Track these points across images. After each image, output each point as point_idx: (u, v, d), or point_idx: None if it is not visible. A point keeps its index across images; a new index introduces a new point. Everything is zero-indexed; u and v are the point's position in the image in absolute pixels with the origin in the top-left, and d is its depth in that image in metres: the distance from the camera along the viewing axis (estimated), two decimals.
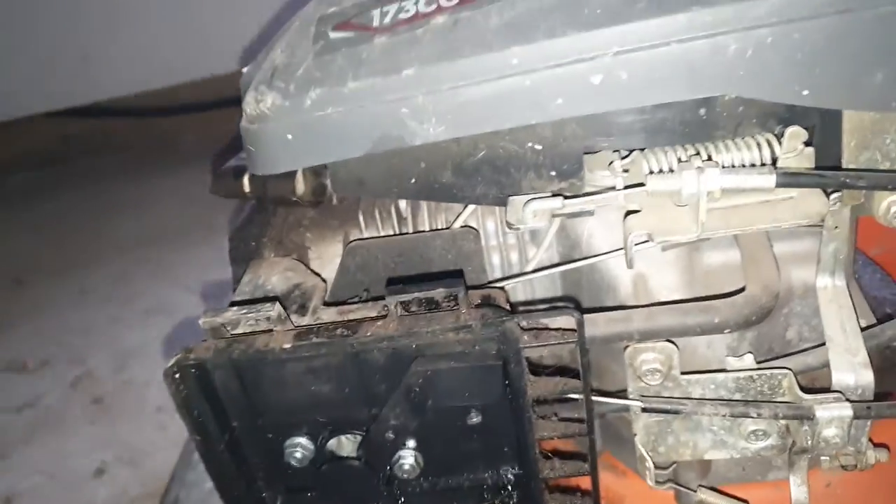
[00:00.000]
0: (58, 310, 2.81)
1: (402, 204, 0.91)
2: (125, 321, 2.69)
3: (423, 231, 0.88)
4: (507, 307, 0.68)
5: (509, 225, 0.66)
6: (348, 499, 0.77)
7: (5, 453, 2.10)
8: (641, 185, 0.63)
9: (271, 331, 0.66)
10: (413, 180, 0.76)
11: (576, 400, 0.72)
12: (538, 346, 0.62)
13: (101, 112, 4.28)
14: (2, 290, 3.00)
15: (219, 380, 0.70)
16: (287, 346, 0.63)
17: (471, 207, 0.86)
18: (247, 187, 0.93)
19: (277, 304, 0.65)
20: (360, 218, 0.91)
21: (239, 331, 0.68)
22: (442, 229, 0.86)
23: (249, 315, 0.64)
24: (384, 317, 0.66)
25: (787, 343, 0.85)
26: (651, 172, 0.64)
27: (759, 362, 0.77)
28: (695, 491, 0.79)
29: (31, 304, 2.86)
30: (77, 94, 3.83)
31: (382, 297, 0.75)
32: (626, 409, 0.77)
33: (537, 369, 0.69)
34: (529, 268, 0.83)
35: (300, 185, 0.89)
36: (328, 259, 0.91)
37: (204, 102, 4.37)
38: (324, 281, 0.82)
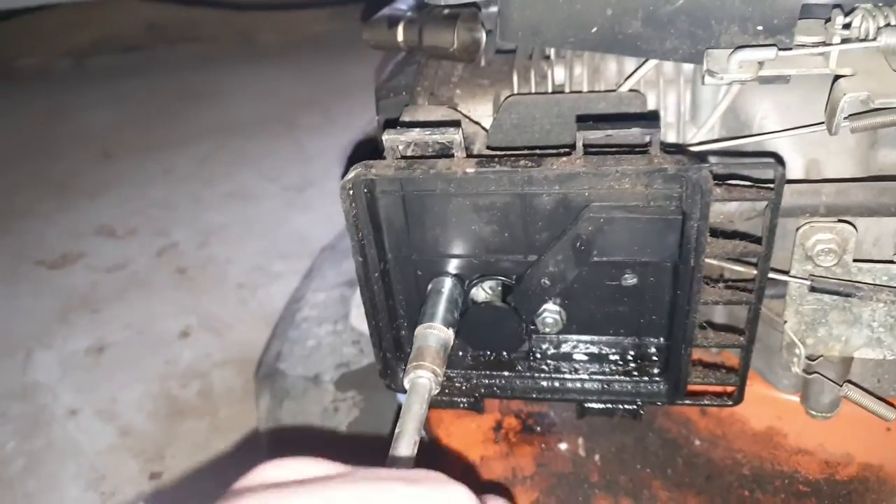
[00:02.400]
0: (143, 185, 2.89)
1: (560, 71, 0.88)
2: (206, 201, 2.76)
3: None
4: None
5: (711, 73, 0.63)
6: (489, 344, 0.77)
7: (97, 308, 2.20)
8: (868, 40, 0.59)
9: (451, 156, 0.64)
10: (595, 29, 0.72)
11: (741, 270, 0.70)
12: (731, 199, 0.60)
13: (183, 0, 4.28)
14: (91, 162, 3.10)
15: (383, 207, 0.70)
16: (470, 170, 0.62)
17: (638, 74, 0.82)
18: (400, 36, 0.91)
19: (461, 128, 0.63)
20: (514, 78, 0.89)
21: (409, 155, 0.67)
22: (607, 91, 0.83)
23: (433, 136, 0.63)
24: (568, 153, 0.64)
25: None
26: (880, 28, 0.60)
27: None
28: (840, 385, 0.77)
29: (120, 177, 2.95)
30: None
31: (553, 148, 0.73)
32: (782, 293, 0.75)
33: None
34: (694, 140, 0.80)
35: (457, 37, 0.87)
36: (478, 117, 0.89)
37: (284, 1, 4.34)
38: (484, 129, 0.80)
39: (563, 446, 1.00)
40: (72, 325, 2.16)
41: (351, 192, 0.66)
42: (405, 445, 0.54)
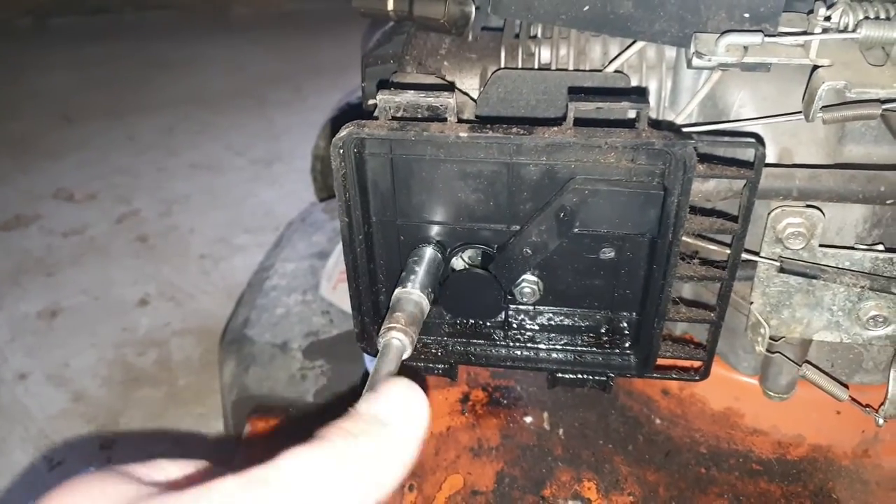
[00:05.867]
0: (106, 151, 2.82)
1: (546, 51, 0.90)
2: (171, 170, 2.71)
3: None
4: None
5: (699, 55, 0.65)
6: (467, 311, 0.78)
7: (52, 272, 2.15)
8: (847, 31, 0.61)
9: (443, 120, 0.65)
10: (587, 7, 0.74)
11: (715, 249, 0.73)
12: (712, 176, 0.62)
13: None
14: (51, 124, 3.00)
15: (371, 170, 0.70)
16: (463, 134, 0.63)
17: (623, 57, 0.84)
18: (390, 5, 0.91)
19: (455, 91, 0.64)
20: (502, 53, 0.90)
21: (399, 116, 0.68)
22: (593, 71, 0.84)
23: (428, 99, 0.64)
24: (558, 124, 0.65)
25: None
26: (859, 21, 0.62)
27: None
28: (800, 366, 0.81)
29: (80, 141, 2.87)
30: None
31: (540, 121, 0.74)
32: (749, 276, 0.78)
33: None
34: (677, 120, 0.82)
35: (447, 9, 0.88)
36: (465, 90, 0.89)
37: None
38: (473, 100, 0.81)
39: (528, 419, 1.02)
40: (24, 288, 2.11)
41: (342, 150, 0.66)
42: None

EXERCISE GOAL =>
Give the entries above again, exactly as written and free of images.

TASK ANSWER =>
Track these points across images. After each image, output each point as point_idx: (u, v, d), or point_idx: None if it is not visible. A point keeps its index across images; a new index introduces a new point. Everything is zero-indexed; u and v are the point's position in the image in absolute pixels with the origin in the top-left, and d is its depth in that image in metres: the distance from the camera along the viewing axis (estimated), two decimals.
[00:00.000]
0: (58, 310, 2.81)
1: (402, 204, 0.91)
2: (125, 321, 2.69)
3: (423, 231, 0.88)
4: (507, 307, 0.68)
5: (509, 225, 0.66)
6: (348, 499, 0.77)
7: (5, 453, 2.10)
8: (641, 185, 0.63)
9: (271, 331, 0.66)
10: (413, 180, 0.76)
11: (576, 400, 0.72)
12: (538, 346, 0.62)
13: (101, 112, 4.28)
14: (2, 290, 3.00)
15: (219, 380, 0.70)
16: (287, 346, 0.63)
17: (471, 207, 0.86)
18: (247, 187, 0.93)
19: (277, 304, 0.65)
20: (360, 218, 0.91)
21: (239, 331, 0.68)
22: (442, 229, 0.86)
23: (249, 315, 0.64)
24: (384, 317, 0.66)
25: (787, 343, 0.85)
26: (651, 172, 0.64)
27: (759, 362, 0.77)
28: (695, 491, 0.79)
29: (31, 304, 2.86)
30: (77, 94, 3.83)
31: (382, 297, 0.75)
32: (626, 409, 0.77)
33: (537, 369, 0.69)
34: (529, 268, 0.83)
35: (300, 185, 0.89)
36: (328, 259, 0.91)
37: (204, 102, 4.37)
38: (324, 281, 0.82)
[00:02.400]
0: (143, 185, 2.89)
1: (560, 71, 0.88)
2: (206, 201, 2.76)
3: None
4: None
5: (711, 73, 0.63)
6: (489, 344, 0.77)
7: (97, 308, 2.20)
8: (868, 40, 0.59)
9: (451, 156, 0.64)
10: (595, 29, 0.72)
11: (741, 270, 0.70)
12: (731, 199, 0.60)
13: (183, 0, 4.28)
14: (91, 162, 3.10)
15: (383, 207, 0.70)
16: (470, 170, 0.62)
17: (638, 74, 0.82)
18: (400, 36, 0.91)
19: (461, 128, 0.63)
20: (514, 78, 0.89)
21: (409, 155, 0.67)
22: (607, 91, 0.83)
23: (433, 136, 0.63)
24: (568, 153, 0.64)
25: None
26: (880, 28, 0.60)
27: None
28: (840, 385, 0.77)
29: (120, 177, 2.95)
30: None
31: (553, 148, 0.73)
32: (782, 293, 0.75)
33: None
34: (694, 140, 0.80)
35: (457, 37, 0.87)
36: (478, 117, 0.89)
37: (284, 1, 4.34)
38: (484, 129, 0.80)
39: (563, 446, 1.00)
40: (72, 325, 2.16)
41: (351, 192, 0.66)
42: (405, 445, 0.54)
[00:05.867]
0: (106, 151, 2.82)
1: (546, 51, 0.90)
2: (171, 170, 2.71)
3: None
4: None
5: (699, 55, 0.65)
6: (467, 311, 0.78)
7: (52, 272, 2.15)
8: (847, 31, 0.61)
9: (443, 120, 0.65)
10: (587, 7, 0.74)
11: (715, 249, 0.73)
12: (712, 176, 0.62)
13: None
14: (51, 124, 3.00)
15: (371, 170, 0.70)
16: (463, 134, 0.63)
17: (623, 57, 0.84)
18: (390, 5, 0.91)
19: (455, 91, 0.64)
20: (502, 53, 0.90)
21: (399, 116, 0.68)
22: (593, 71, 0.84)
23: (428, 99, 0.64)
24: (558, 124, 0.65)
25: None
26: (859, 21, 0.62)
27: None
28: (800, 366, 0.81)
29: (80, 141, 2.87)
30: None
31: (540, 121, 0.74)
32: (749, 276, 0.78)
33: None
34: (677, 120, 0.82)
35: (447, 9, 0.88)
36: (465, 90, 0.89)
37: None
38: (473, 100, 0.81)
39: (528, 419, 1.02)
40: (24, 288, 2.11)
41: (342, 150, 0.66)
42: None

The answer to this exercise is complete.